Я не могла винить его за честность, но его признание показалось мне очень неловким. Слишком личным и вдобавок весьма неприглядным. Как будто я узнала, что была так пьяна, что сделала что-то, чего не помнила. Даже если предположить, что в то время я была на это согласна – мысль о том, что я не могла вспомнить свой выбор или причины, по которым я так поступила, оставили у меня неприятное чувство тяжести в животе.
– Я полагаю, это был роман на века, – наконец сказала я – лишь потому, что не знала, что еще сказать.
– Нет, – срывающимся голосом сказал он. – Нет, ни в малейшей степени. Я ужасно с тобой обращался, я тебя не заслуживал, и к тому времени, когда я это понял, я уже не мог ничего исправить, – ровно и мрачно заговорил он, и голос его сочился, сочился, сочился глубочайшим сожалением. – Когда я встретил тебя…
– Не надо, – сказала я.
– Я просто хочу, чтобы ты знала…
Я поднесла руку к его рту:
– Замолчи.
Он уставился на меня.
– Мне все равно, – сказала я, пытаясь заставить себя поверить, что это правда. – Другая женщина, разделявшая мою душу со мной, вышла замуж за другого мужчину, разделявшего твою душу – с тобой. – Я убрала руку от его рта. – Разве ты по-прежнему Атрин Кандор?
Он рассмеялся:
– Нет.
– И я не она. Как я могла быть ею? Да и кем она была? Принцессой? Какой-то дочерью герцога?
– Нет, – сказал он. – Нет. Она была никем. – Он поморщился. – Я имею в виду, простой музыкантшей. Играла на арфе… – Его глаза расширились: – О боги! Мне нравится определенный типаж.

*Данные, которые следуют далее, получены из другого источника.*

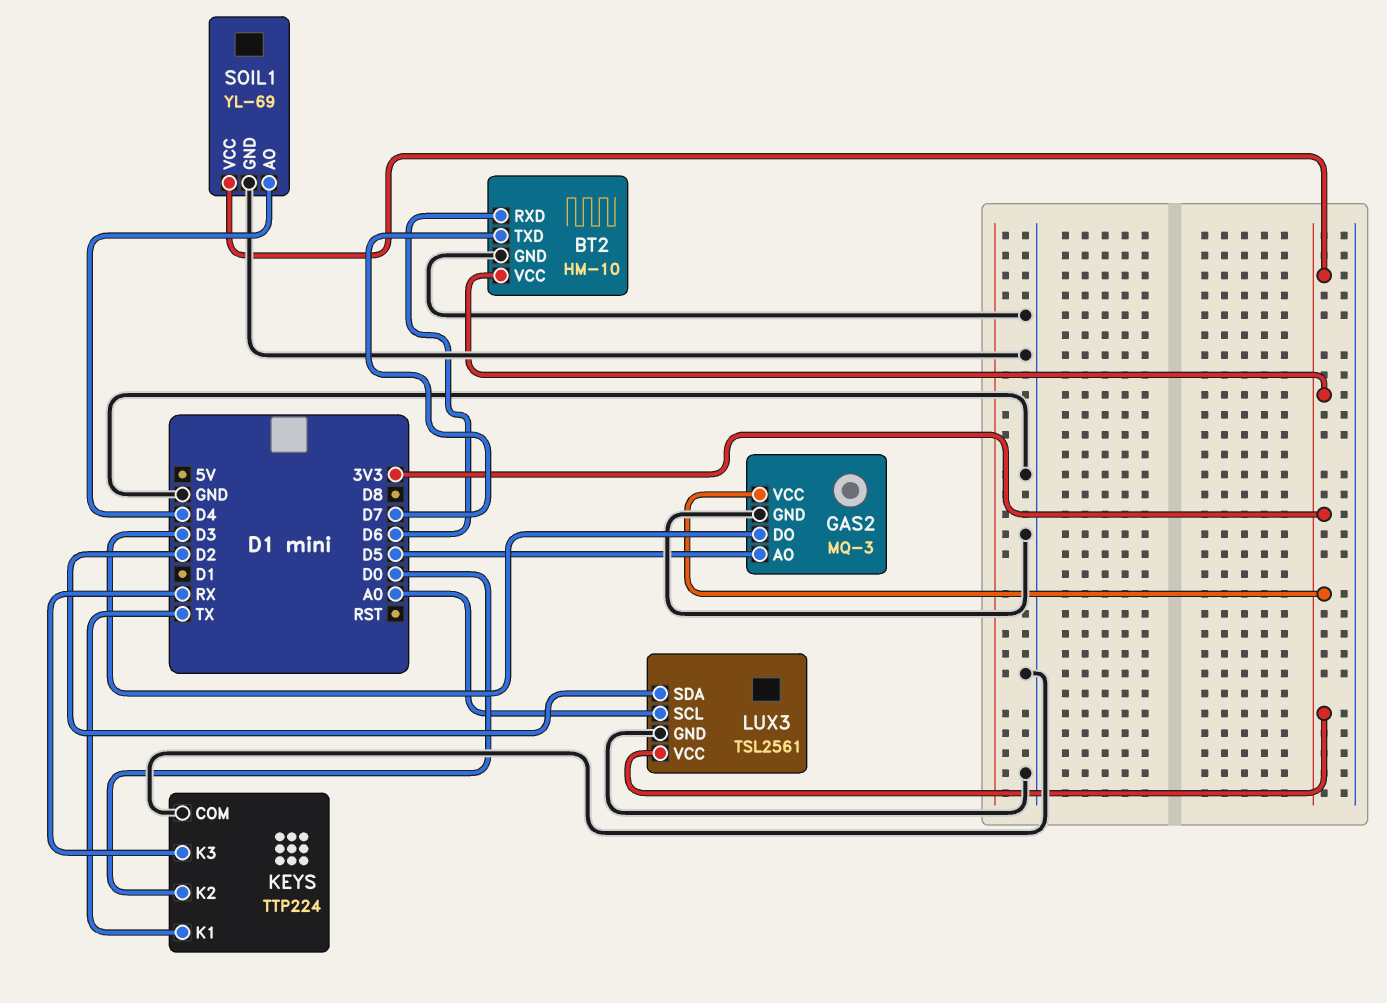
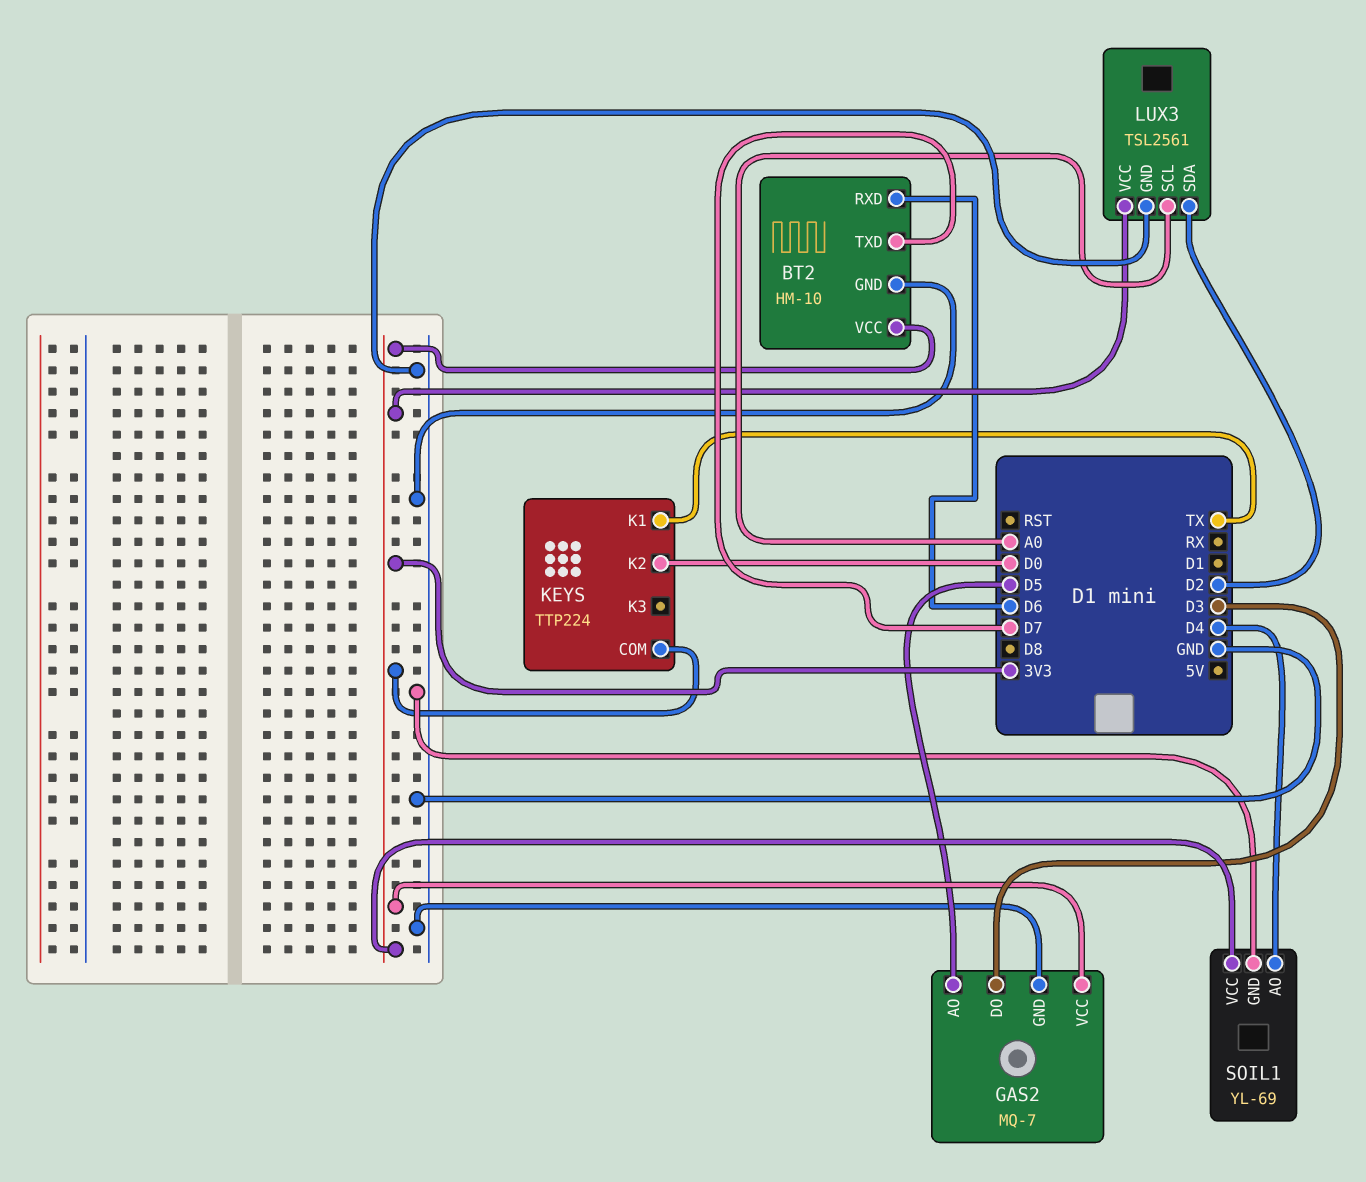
GAS2: MQ-3 -> MQ-7
KEYS pin COM: GND -> 3V3
KEYS pin K3: RX -> none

– Видишь ли, если тебе нравится определенный, то я под него не подхожу. Вместо игры на инструментах я умею лишь убивать. Я даже не знаю, как петь. Я, конечно, люблю танцевать и наряжаться на вечеринки, но все же не так сильно, как побеждать. Я не подхожу на роль жены для мужчины, хотя и не могу обещать, что у меня никогда не будет мужа, или жены, или обоих. Вряд ли я ограничусь кем-то одним.
Он ошеломленно посмотрел на меня, но особо расстроенным не казался:
– Ты выйдешь за меня?
– Учитывая нашу предысторию, не думаю, что нам следует задавать этот вопрос, пока мы не узнаем друг друга намного лучше. Спорю, что ты понятия не имел, каков был любимый цвет твоей жены, какую еду она предпочитала или какие личные цели она хранила в своем сердце. Сомневаюсь, что замужество ограничило ее жизненные амбиции [371].
Тераэт притянул меня в свои объятия:
– Все это очень верно, но я по-прежнему думаю, что ты потрясающая.
– Это хорошее начало. – Я прижалась к нему и стала ждать.
Он тоже ждал.
Я прошептала ему на ухо:
– Сейчас самое время спросить меня, какие цели я храню в своем сердце.
– Ох! Э… Я… – Он не выпустил меня из объятий, но неловкость вернулась.
Я откинулась назад, чтобы посмотреть на него:
– Давай начнем с чего-нибудь легкого. Мой любимый цвет – бирюзовый.
Он приподнял бровь:
– Бирюзовый? Правда?
– Цвет летнего безоблачного неба. Правда. А теперь скажи, какой цвет ты любишь?